Ed è proprio nella Belle Epoque parigina che i due vengono trasportati per essere accolti a un ricevimento al Maxim’s, prima di recarsi a uno spettacolo al Moulin Rouge, dove incontrano gli artisti Degas e Gauguin.
La proposta di Adriana è chiara: “Non torniamo più negli anni ’20. Noi dovremmo restare qui! È l’inizio della Belle Epoque! È la più grande e bella epoca che Parigi abbia mai conosciuto!”. Lo stupore di Gil è comprensibile. Lui che ha sognato gli anni ’20 parigini e ora li può vivere, non li abbandonerebbe per nulla al mondo… anche se… Anche se ora, grazie all’esperienza che sta vivendo, inizia a intuirne il senso profondo.
Il fascino ancestrale del passato
Capisce quanto il mondo e ogni suo tempo si somiglino nel vissuto umano: nessuno mai si sente davvero felice e appagato di vivere nella propria epoca e tutti, prima o poi, ci volgiamo al passato individuandone il migliore dei mondi possibili.
Anche Paul Gauguin (Olivier Rabourdin), appena incontrato, definisce la sua generazione “perduta e priva di immaginazione”, suscitando lo stupore della bella Adriana, che sin dalla sua prima apparizione aveva dichiarato il fascino esercitato su di lei dal quel passato.
Ogni momento storico, quindi, con le sue individualità, è caratterizzato dalla medesima fragile umanità, insoddisfatta e poco incline al gusto del quotidiano. Il merito di Woody Allen che, oltre a dirigere questo film, ne scrive anche la sceneggiatura, è quello di racchiudere questo concetto in un’unica scena, stilisticamente semplice ma intelligente nel suo corredo.
I due protagonisti, abbisognando di un dialogo privato, si congedano temporaneamente dal resto della gruppo. La scena si svolge in un vestibolo, una sorta di anticamera che, isolando i due dal contesto, grazie alla presenza di una vetrata che permette una visione sulla sala, assicura allo stesso tempo un collegamento e impedisce una netta esclusione dal contesto.

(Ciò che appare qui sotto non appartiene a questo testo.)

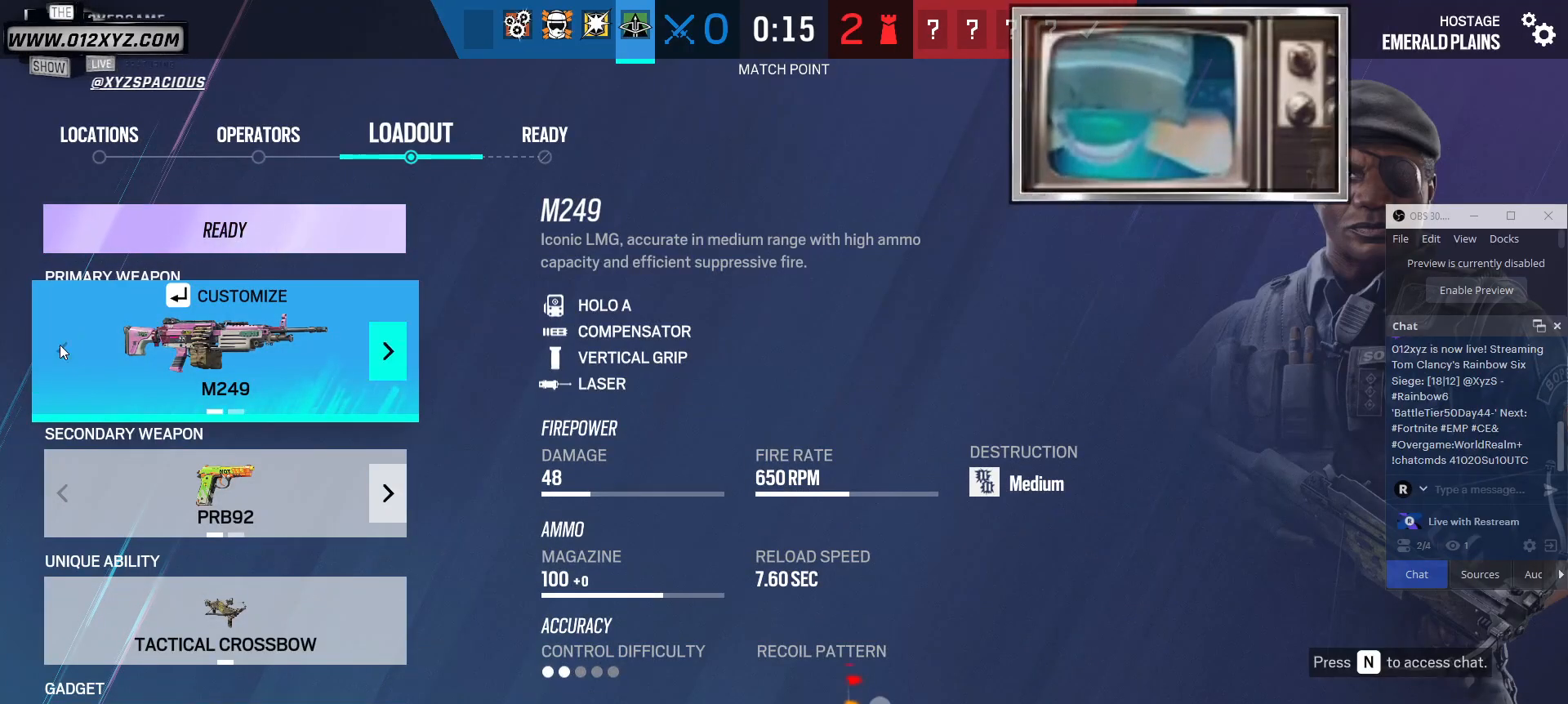
{"keys": [], "mouse": [], "events": []}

La scelta stilistica è davvero molto semplice e per questo di grande efficacia: i due protagonisti sono l’uno di fronte all’altra e vengono ripresi in primo piano. Lei dà le spalle al salone che sta al di là del vetro, mentre dietro di lui si apre un corridoio che conduce verosimilmente all’uscita del locale. Il tutto è costruito sul montaggio alternato dei primi piani di Gil e Adriana, che segue il discorso inquadrando di volta in volta il parlante.

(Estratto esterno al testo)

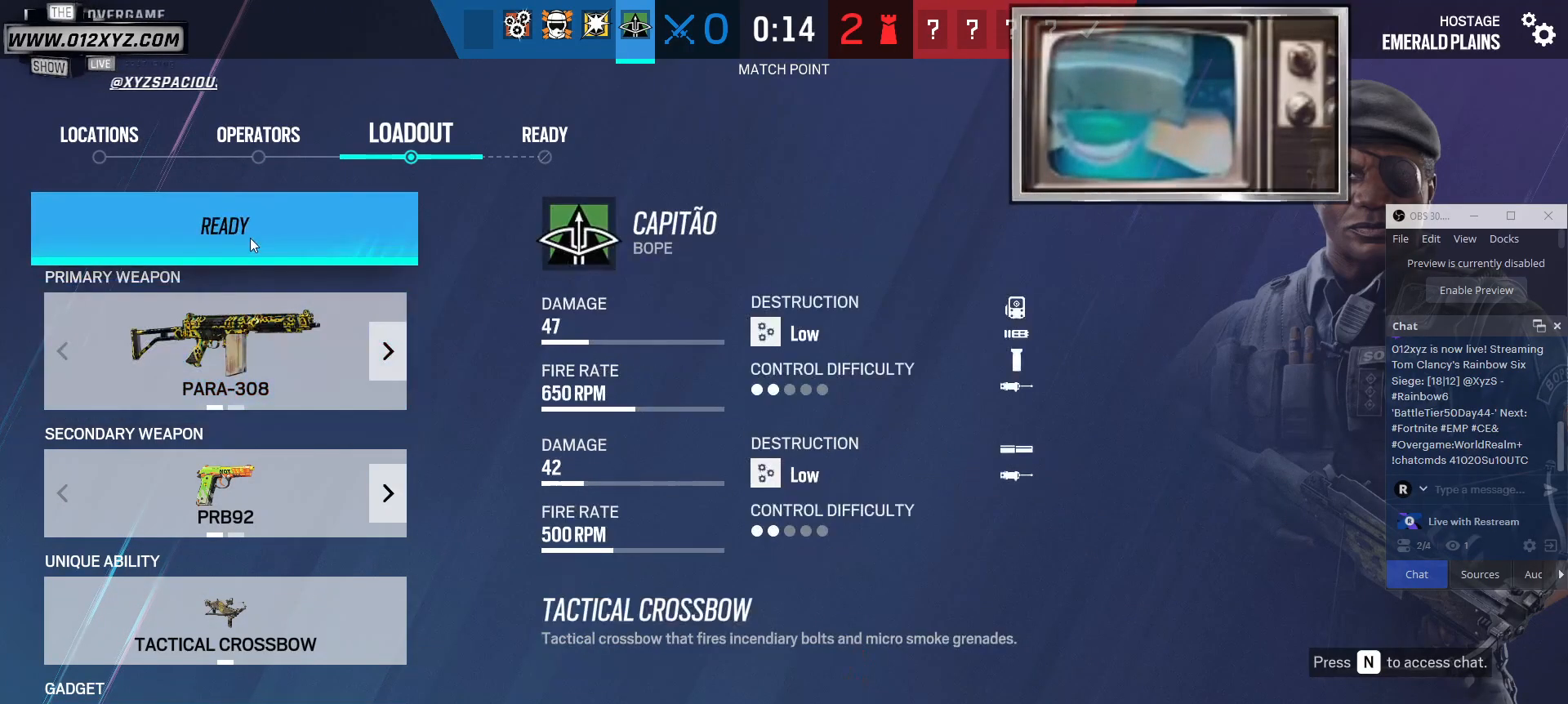
{"keys": [], "mouse": [], "events": []}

La volontà di Adriana di rimanere nella nuova realtà in cui è stata trasportata viene evidenziata dall’inquadratura, che la vede separata ma proiettata verso la sala, emblema qui della Belle Epoque. La decisione di Gil, invece, di ritornare negli anni ’20 è raffigurata dall’uscita che sta alle sue spalle e sembra attenderlo. Una decisione che non stupisce.
Il presente, l’occasione di una vita
Il presente che Adriana definisce noioso, per Gil è l’occasione di una vita, sebbene non riesca a spiegarlo alla ragazza. Una scena memorabile. Memorabile per la semplicità del linguaggio cinematografico scelto a contrastare la profondità del ragionamento proposto. La contrapposizione delle speranze di una vita migliore di una ragazza ambiziosa e sognatrice, di fronte alla presa di coscienza di un uomo sensibile e, a questo punto, anche disilluso.
Tra loro la verità sparsa fra le parole di una fonte autorevole, il pittore Gauguin, che incarna la chiave di volta dell’intera narrazione. Quella verità che traccia una linea di netta divisione fra i due probabili amanti che, scoprendosi lontani, decidono di dividersi per intraprendere strade diverse.